After you have produced the make files, it’s time to build and install. Type make -j5 (or just make) into the command line and step away for awhile. This process will take 30 - 1 hour.

Finally, run sudo make install to complete the installation.

Installation can be verified using the following. If succesful you will see the applicable version number for both of the commands below:

python3 -c "import cv2; print(cv2.__version__)" # Verify Python success
pkg-config --modversion opencv4 # Verify Open CV is available to pkg-config (not applicable for just Python users)

To enable cv2 in a Python environment run the following command to copy the necessary package files.

cp /usr/local/lib/python3.8/dist-packages/cv2 $ENVIRONMENT_PATH/.venv/lib/python3.8/site-packages

Tesseract

Tesseract is an open source Optical Character Recognition (OCR) solution. This library will be used to extract text from image files. Installation here will be significantly easier than the previous OpenCV installation.

sudo apt-get install tesseract-ocr # Installs Tesseract
tesseract -v # Verify Tesseract has been installed

If successful you should see something similar to the following. This lists the tesseract version and supported image libraries.

tesseract 4.1.1
 leptonica-1.79.0
  libgif 5.1.4 : libjpeg 8d (libjpeg-turbo 2.0.3) : libpng 1.6.37 : libtiff 4.1.0 : zlib 1.2.11 : libwebp 0.6.1 : libopenjp2 2.3.1

At this point, typing tesseract $IMAGE_PATH stdout should display output text from an image directly to the command line. You should see the text found in the image.

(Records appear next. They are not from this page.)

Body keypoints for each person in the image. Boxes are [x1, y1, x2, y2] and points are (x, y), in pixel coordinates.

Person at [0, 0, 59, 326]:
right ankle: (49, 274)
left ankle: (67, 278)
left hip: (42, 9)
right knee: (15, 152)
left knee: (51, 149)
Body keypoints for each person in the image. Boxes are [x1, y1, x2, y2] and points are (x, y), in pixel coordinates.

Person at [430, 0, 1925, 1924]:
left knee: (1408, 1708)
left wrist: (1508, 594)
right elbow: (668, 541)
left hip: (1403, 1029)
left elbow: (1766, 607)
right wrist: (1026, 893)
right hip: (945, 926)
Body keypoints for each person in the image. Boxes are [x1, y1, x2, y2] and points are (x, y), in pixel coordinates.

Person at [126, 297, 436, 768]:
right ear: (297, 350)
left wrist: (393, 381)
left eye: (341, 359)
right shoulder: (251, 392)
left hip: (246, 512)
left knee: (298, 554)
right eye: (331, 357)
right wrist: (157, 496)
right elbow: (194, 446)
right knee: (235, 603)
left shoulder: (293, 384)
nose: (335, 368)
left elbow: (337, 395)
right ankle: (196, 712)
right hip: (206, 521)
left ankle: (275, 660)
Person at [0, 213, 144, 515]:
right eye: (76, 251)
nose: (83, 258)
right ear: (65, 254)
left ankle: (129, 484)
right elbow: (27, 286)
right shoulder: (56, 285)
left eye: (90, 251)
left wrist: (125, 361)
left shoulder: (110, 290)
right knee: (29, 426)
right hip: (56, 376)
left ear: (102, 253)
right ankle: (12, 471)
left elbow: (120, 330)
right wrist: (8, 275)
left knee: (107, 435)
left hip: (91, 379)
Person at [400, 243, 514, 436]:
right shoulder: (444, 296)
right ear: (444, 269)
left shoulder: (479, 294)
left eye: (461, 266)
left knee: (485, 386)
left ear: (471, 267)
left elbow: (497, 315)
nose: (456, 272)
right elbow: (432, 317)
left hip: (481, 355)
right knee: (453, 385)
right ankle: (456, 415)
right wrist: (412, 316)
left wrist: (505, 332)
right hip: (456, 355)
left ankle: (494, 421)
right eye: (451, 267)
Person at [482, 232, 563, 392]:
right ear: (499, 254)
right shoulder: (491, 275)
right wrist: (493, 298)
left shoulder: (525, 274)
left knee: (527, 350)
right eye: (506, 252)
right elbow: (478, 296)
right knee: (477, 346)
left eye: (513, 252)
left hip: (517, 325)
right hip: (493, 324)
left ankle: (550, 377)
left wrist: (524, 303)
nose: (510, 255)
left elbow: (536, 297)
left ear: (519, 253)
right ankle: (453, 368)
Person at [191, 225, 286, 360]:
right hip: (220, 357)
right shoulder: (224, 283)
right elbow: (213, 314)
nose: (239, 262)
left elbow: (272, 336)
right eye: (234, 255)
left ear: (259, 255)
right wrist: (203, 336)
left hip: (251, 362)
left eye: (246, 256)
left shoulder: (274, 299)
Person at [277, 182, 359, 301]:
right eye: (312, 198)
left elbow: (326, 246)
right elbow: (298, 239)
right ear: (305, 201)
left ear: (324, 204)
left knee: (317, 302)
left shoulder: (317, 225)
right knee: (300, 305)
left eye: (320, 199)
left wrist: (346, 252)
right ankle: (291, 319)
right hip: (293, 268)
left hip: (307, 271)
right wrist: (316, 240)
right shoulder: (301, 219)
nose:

You can install a tesseract wrapper for Python by activating your environment and installing pytesseract. You can verify it works by running the below command. You should see the same output as the tesseract $IMAGE_PATH stdout command run above.

pip3 install pytesseract
python3 -c "import pytesseract; from PIL import Image; print(pytesseract.image_to_string(Image.open('$IMAGE_PATH')))" # Verify Python succes

Poppler

Poppler is a utility that can convert PDFs to image files, and can also extract text embedded in PDFs directly. As embedded text is definitely preferred over having to OCR a document to extract text, we’ll use this as our first pass on a tax form. Install the tools needed using the following:

sudo apt-get install poppler-utils libpoppler-cpp-dev

You can confirm installation by typing pdftotext -v to view version details.

After Poppler has been successfully installed, you can activate your Python environment and install the Python wrapper:

pip install python-poppler

That’s it! You should now be good to go for each of the above libraries.